I get the itch to go catch a few redfish, so i check the tides and see little to no movement at all, so I know it will mainly be a topwater bite. So i head out and start looking for fish and almost immediatey find the fish i want to play with :thumbup: slot reds were everywhere busting bait and hammering topwater caught 5 in 2 days most were between 24-26in and was only on the water for about 2 hours each day so cant complain.

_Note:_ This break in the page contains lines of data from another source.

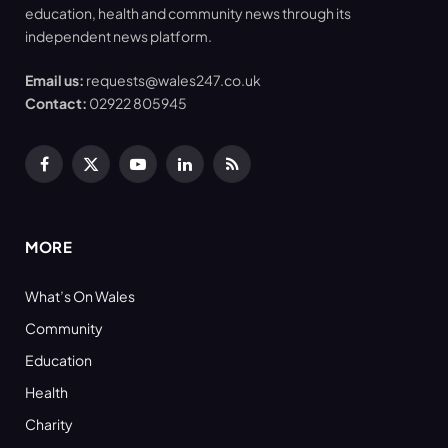
education, health and community news through its
independent news platform.
Email us:
requests@wales247.co.uk
Contact:
02922 805945
Facebook
X
YouTube
LinkedIn
RSS
(Twitter)
MORE
What’s On Wales
Community
Education
Health
Charity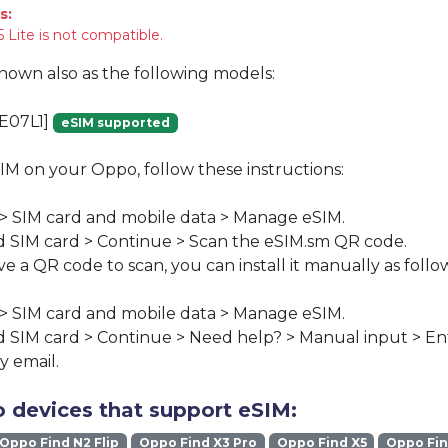
s:
 Lite is not compatible.
known also as the following models:
E07L1]
eSIM supported
SIM on your Oppo, follow these instructions:
 > SIM card and mobile data > Manage eSIM.
 SIM card > Continue > Scan the eSIM.sm QR code.
ve a QR code to scan, you can install it manually as follo
 > SIM card and mobile data > Manage eSIM.
 SIM card > Continue > Need help? > Manual input > En
y email.
 devices that support eSIM:
Oppo Find N2 Flip
Oppo Find X3 Pro
Oppo Find X5
Oppo Fin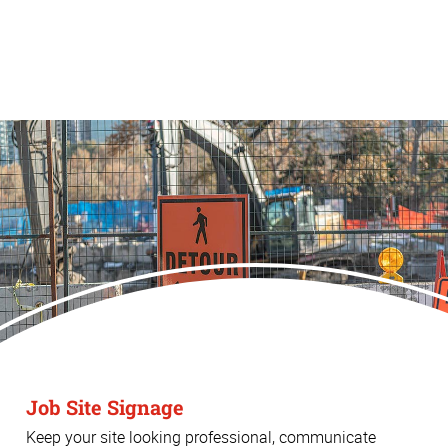
Job Site Signage
Keep your site looking professional, communicate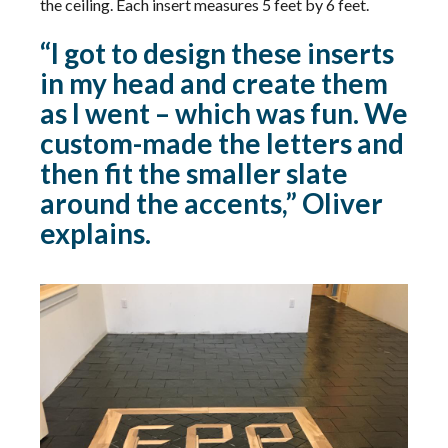
the ceiling. Each insert measures 5 feet by 6 feet.
“I got to design these inserts
in my head and create them
as I went – which was fun. We
custom-made the letters and
then fit the smaller slate
around the accents,” Oliver
explains.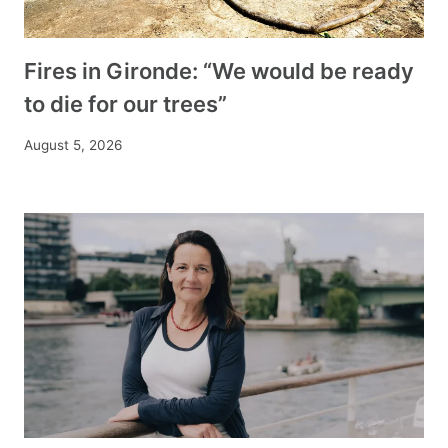
Fires in Gironde: “We would be ready
to die for our trees”
August 5, 2026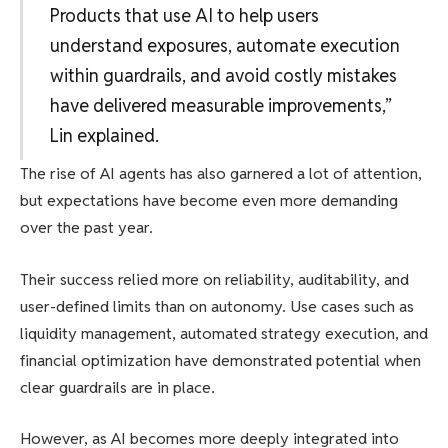
Products that use AI to help users
understand exposures, automate execution
within guardrails, and avoid costly mistakes
have delivered measurable improvements,”
Lin explained.
The rise of AI agents has also garnered a lot of attention,
but expectations have become even more demanding
over the past year.
Their success relied more on reliability, auditability, and
user-defined limits than on autonomy. Use cases such as
liquidity management, automated strategy execution, and
financial optimization have demonstrated potential when
clear guardrails are in place.
However, as AI becomes more deeply integrated into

Next few days I'm stuck at home just watching the tides hopeing for a change for the better soon. Finnaly get the tide I want and head out after some speckled fishes. Get to my spot in the sound and notice the water still looks like strong coffee :thumbdown: Can't see my target areas can't see the sand. Got out of the kayak and started wading closer to the bait pods that are staying about 100yds from the bank. Throwing topwater is really my only option at this point so start throwing at these bait pods and boom hookup after hookup with some quality trout. Ended the day with about a dozen trout all slot and 1 really good fish around 22.5in and oh yeah some how or another managed to pull a flounder out of the reeds on a doa shrimp!


----------



## 16983 (Sep 12, 2011)

Well done, sir, all very nice fishes.


----------



## goheel (Feb 3, 2011)

Which topwater bait did you use?


----------



## Redalert08 (May 30, 2011)

Rapala Skitterwalker


----------



## beachsceneguy (May 20, 2008)

nice catch dude !!:thumbsup::thumbsup::thumbup:


----------



## Dang Dang (Feb 27, 2013)

Thanks for the report. Nice looking fish!


----------



## ric hamm (Mar 21, 2013)

Nicely done sir, now i know this isnt the place for this question, but how do you check the tides? Is there a website you use


----------



## Redalert08 (May 30, 2011)

Tides4fishing.com gives you everything you could possibly use from here Panama city!


----------



## Night Wing (May 16, 2011)

Very nice report and a great set of pictures. Thanks for sharing.


----------



## Bigkidneys (Jul 14, 2011)

Redalert08 said:


> Tides4fishing.com gives you everything you could possibly use from here Panama city!


Another good site which is an app for my Iphone is Tide Graph. I fish mostly Big lagoon but they have markers for Pensacola Pass and Perdido Pass and has been extremely helpful when tracking tides not that I know what the hell I am doing... Lol.


----------



## sharkpunch (Sep 28, 2012)

Nice, bro!


----------



## FLSalomon (Oct 3, 2007)

Try RodnReel.com - http://tides.rodnreel.com/tides/select-tide-station.php?state_id=12&st_id=1174


----------